More than a year has passed since an earthquake struck off the coast of Japan, sending a tsunami toward the island nation, killing 20,000 people, destroying homes and property and causing one of the worst nuclear disasters in history at the Fukushima Daiichi generating station.
Tsunami are fairly common in the Pacific and Indian oceans where fault lines are active, according to Tamie Jovanelly, Berry College associate professor of geology, who spoke to the Rome Rotary Club on Thursday.
Earthquakes that occur below the surface of the ocean cause the killer waves that typically range between 30 and 50 feet in height.
“Tsunamis typically are earthquake generated, although they can happen by landslides, or volcanoes or meteorite impact, but that (occurs) less often,” she said. “You have crust that is thrusted up — instantaneously mind you — so it’s thrusted up and when that happens the water above you is thrown forward.”
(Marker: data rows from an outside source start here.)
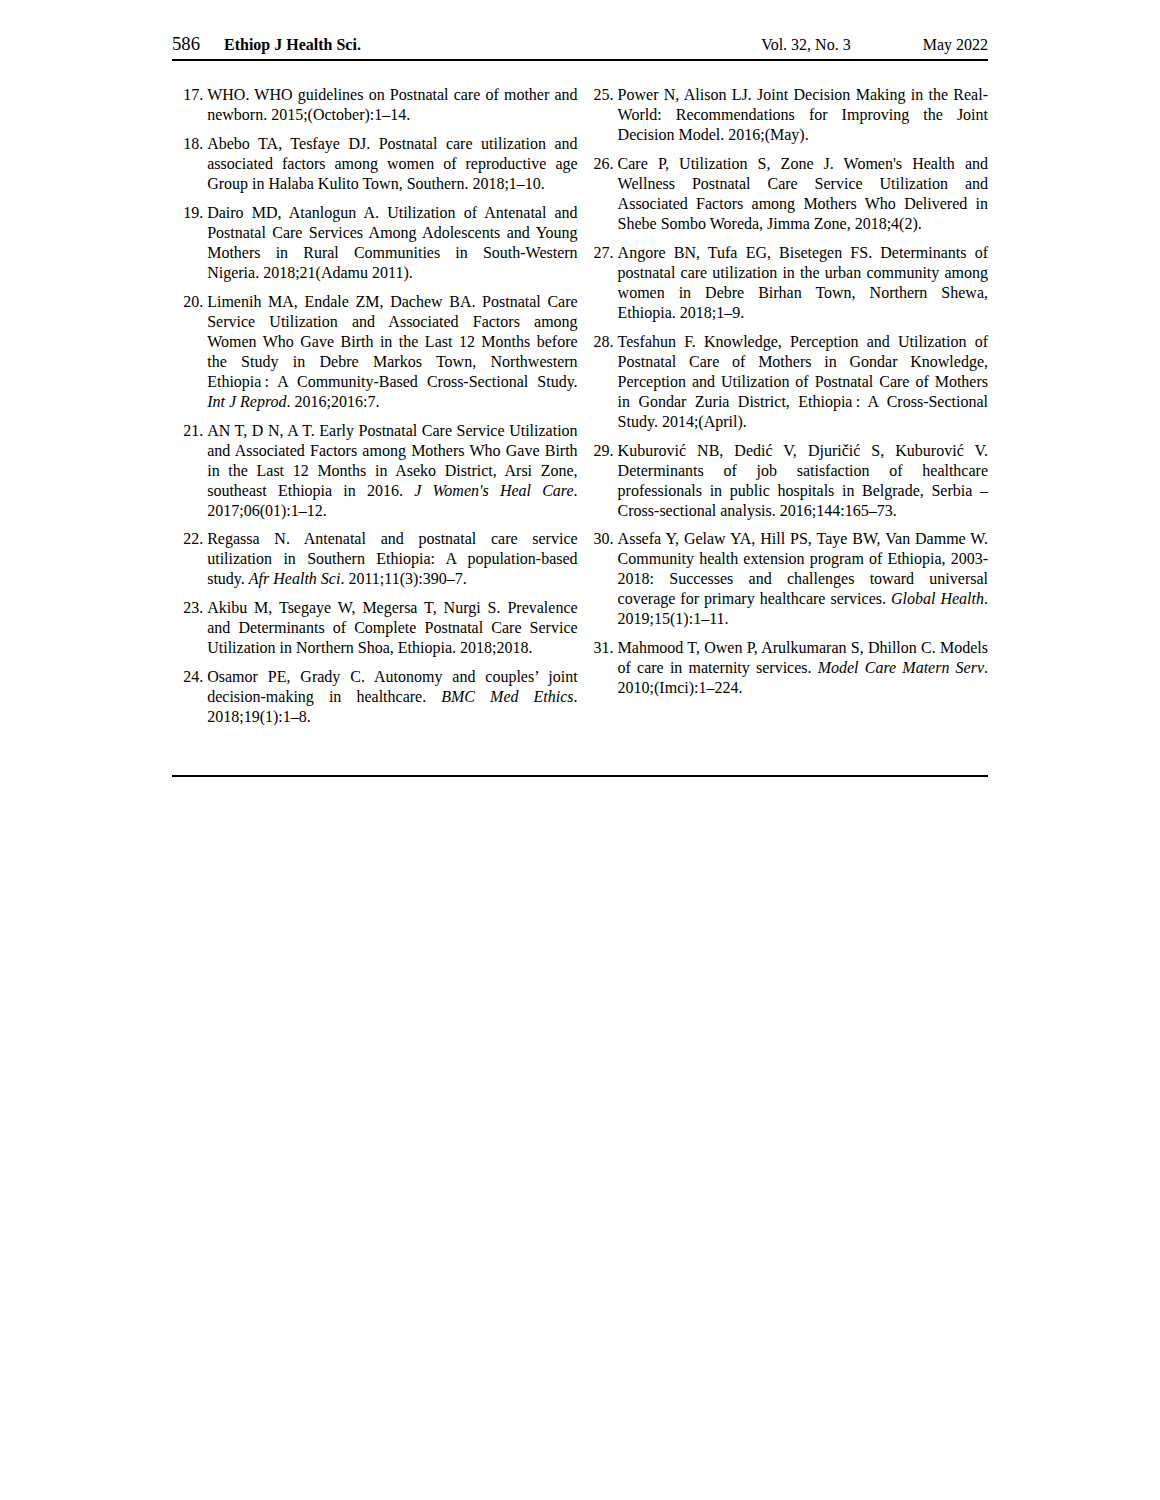586 Ethiop J Health Sci. Vol. 32, No. 3 May 2022
WHO. WHO guidelines on Postnatal care of mother and newborn. 2015;(October):1–14.
Abebo TA, Tesfaye DJ. Postnatal care utilization and associated factors among women of reproductive age Group in Halaba Kulito Town, Southern. 2018;1–10.
Dairo MD, Atanlogun A. Utilization of Antenatal and Postnatal Care Services Among Adolescents and Young Mothers in Rural Communities in South-Western Nigeria. 2018;21(Adamu 2011).
Limenih MA, Endale ZM, Dachew BA. Postnatal Care Service Utilization and Associated Factors among Women Who Gave Birth in the Last 12 Months before the Study in Debre Markos Town, Northwestern Ethiopia : A Community-Based Cross-Sectional Study. Int J Reprod. 2016;2016:7.
AN T, D N, A T. Early Postnatal Care Service Utilization and Associated Factors among Mothers Who Gave Birth in the Last 12 Months in Aseko District, Arsi Zone, southeast Ethiopia in 2016. J Women's Heal Care. 2017;06(01):1–12.
Regassa N. Antenatal and postnatal care service utilization in Southern Ethiopia: A population-based study. Afr Health Sci. 2011;11(3):390–7.
Akibu M, Tsegaye W, Megersa T, Nurgi S. Prevalence and Determinants of Complete Postnatal Care Service Utilization in Northern Shoa, Ethiopia. 2018;2018.
Osamor PE, Grady C. Autonomy and couples’ joint decision-making in healthcare. BMC Med Ethics. 2018;19(1):1–8.
Power N, Alison LJ. Joint Decision Making in the Real-World: Recommendations for Improving the Joint Decision Model. 2016;(May).
Care P, Utilization S, Zone J. Women's Health and Wellness Postnatal Care Service Utilization and Associated Factors among Mothers Who Delivered in Shebe Sombo Woreda, Jimma Zone, 2018;4(2).
Angore BN, Tufa EG, Bisetegen FS. Determinants of postnatal care utilization in the urban community among women in Debre Birhan Town, Northern Shewa, Ethiopia. 2018;1–9.
Tesfahun F. Knowledge, Perception and Utilization of Postnatal Care of Mothers in Gondar Knowledge, Perception and Utilization of Postnatal Care of Mothers in Gondar Zuria District, Ethiopia : A Cross-Sectional Study. 2014;(April).
Kuburović NB, Dedić V, Djuričić S, Kuburović V. Determinants of job satisfaction of healthcare professionals in public hospitals in Belgrade, Serbia – Cross-sectional analysis. 2016;144:165–73.
Assefa Y, Gelaw YA, Hill PS, Taye BW, Van Damme W. Community health extension program of Ethiopia, 2003-2018: Successes and challenges toward universal coverage for primary healthcare services. Global Health. 2019;15(1):1–11.
Mahmood T, Owen P, Arulkumaran S, Dhillon C. Models of care in maternity services. Model Care Matern Serv. 2010;(Imci):1–224.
This causes waves like those that occurred in the Indonesia tsunami in 2004, which killed 300,000 people in its impact zone because of the lack of an early warning system, Jovanelly said.
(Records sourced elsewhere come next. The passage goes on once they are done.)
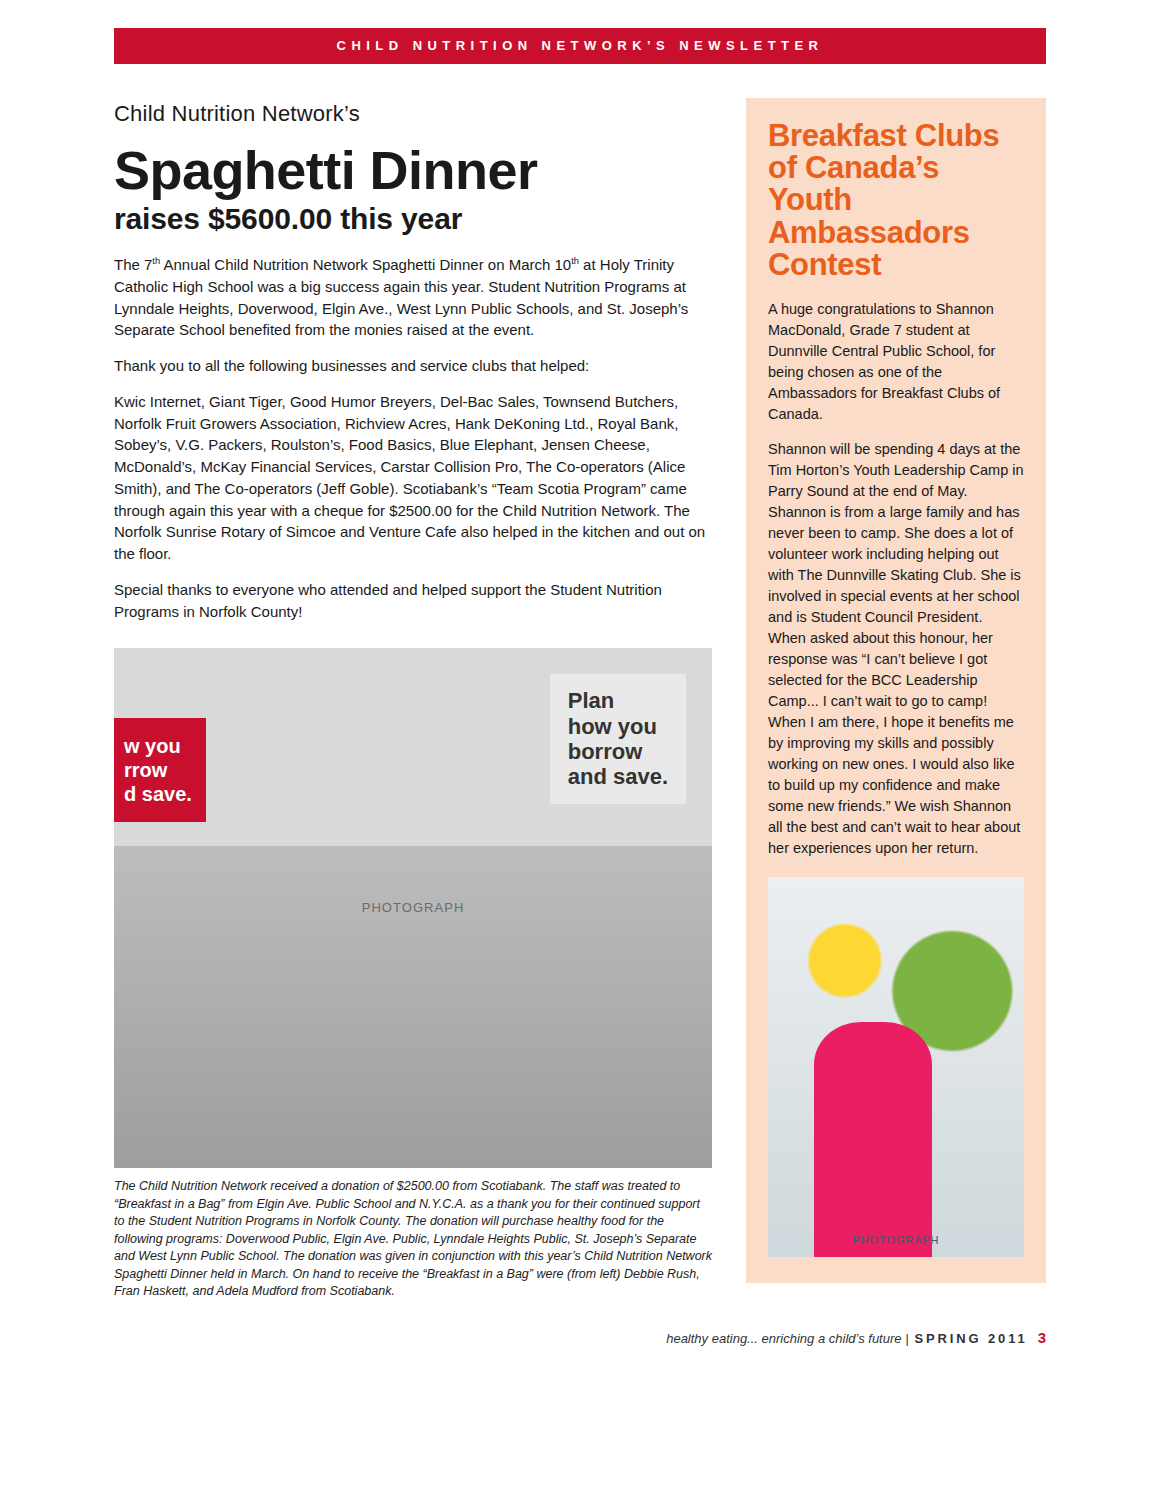Child Nutrition Network’s Newsletter
Child Nutrition Network’s
Spaghetti Dinner
raises $5600.00 this year
The 7th Annual Child Nutrition Network Spaghetti Dinner on March 10th at Holy Trinity Catholic High School was a big success again this year. Student Nutrition Programs at Lynndale Heights, Doverwood, Elgin Ave., West Lynn Public Schools, and St. Joseph’s Separate School benefited from the monies raised at the event.
Thank you to all the following businesses and service clubs that helped:
Kwic Internet, Giant Tiger, Good Humor Breyers, Del-Bac Sales, Townsend Butchers, Norfolk Fruit Growers Association, Richview Acres, Hank DeKoning Ltd., Royal Bank, Sobey’s, V.G. Packers, Roulston’s, Food Basics, Blue Elephant, Jensen Cheese, McDonald’s, McKay Financial Services, Carstar Collision Pro, The Co-operators (Alice Smith), and The Co-operators (Jeff Goble). Scotiabank’s “Team Scotia Program” came through again this year with a cheque for $2500.00 for the Child Nutrition Network. The Norfolk Sunrise Rotary of Simcoe and Venture Cafe also helped in the kitchen and out on the floor.
Special thanks to everyone who attended and helped support the Student Nutrition Programs in Norfolk County!
w you
rrow
d save.
Plan how you borrow and save.
Photograph
The Child Nutrition Network received a donation of $2500.00 from Scotiabank. The staff was treated to “Breakfast in a Bag” from Elgin Ave. Public School and N.Y.C.A. as a thank you for their continued support to the Student Nutrition Programs in Norfolk County. The donation will purchase healthy food for the following programs: Doverwood Public, Elgin Ave. Public, Lynndale Heights Public, St. Joseph’s Separate and West Lynn Public School. The donation was given in conjunction with this year’s Child Nutrition Network Spaghetti Dinner held in March. On hand to receive the “Breakfast in a Bag” were (from left) Debbie Rush, Fran Haskett, and Adela Mudford from Scotiabank.
Breakfast Clubs of Canada’s Youth Ambassadors Contest
A huge congratulations to Shannon MacDonald, Grade 7 student at Dunnville Central Public School, for being chosen as one of the Ambassadors for Breakfast Clubs of Canada.
Shannon will be spending 4 days at the Tim Horton’s Youth Leadership Camp in Parry Sound at the end of May. Shannon is from a large family and has never been to camp. She does a lot of volunteer work including helping out with The Dunnville Skating Club. She is involved in special events at her school and is Student Council President. When asked about this honour, her response was “I can’t believe I got selected for the BCC Leadership Camp... I can’t wait to go to camp! When I am there, I hope it benefits me by improving my skills and possibly working on new ones. I would also like to build up my confidence and make some new friends.” We wish Shannon all the best and can’t wait to hear about her experiences upon her return.
Photograph
healthy eating... enriching a child’s future |Spring 20113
“A majority of those (lives) were lost because they didn’t have the education, because they didn’t understand the movement of a tsunami and they didn’t have early warning,” she said. “So in a place like Thailand, for example, that was some distance away from the epicenter, they had about two hours to prepare themselves and get to higher ground. They didn’t have a warning system so they weren’t able to move.”
Though the Indian Ocean and Japan earthquakes in the past decades that resulted in tsunamis have taught scientists a great deal, they have also forced governments to think about how they can better protect people from these natural disasters. In the wake of the Indian Ocean earthquake governments installed an early warning system and worked toward better educating residents about the dangers of such events.
As for tsunamis on this side of the world, Jovanelly said they are rare events. According to the professor, during the Haitian earthquake in 2010, Florida was put under a tsunami warning, but no large waves like those in the Pacific and Indian oceans ever came ashore.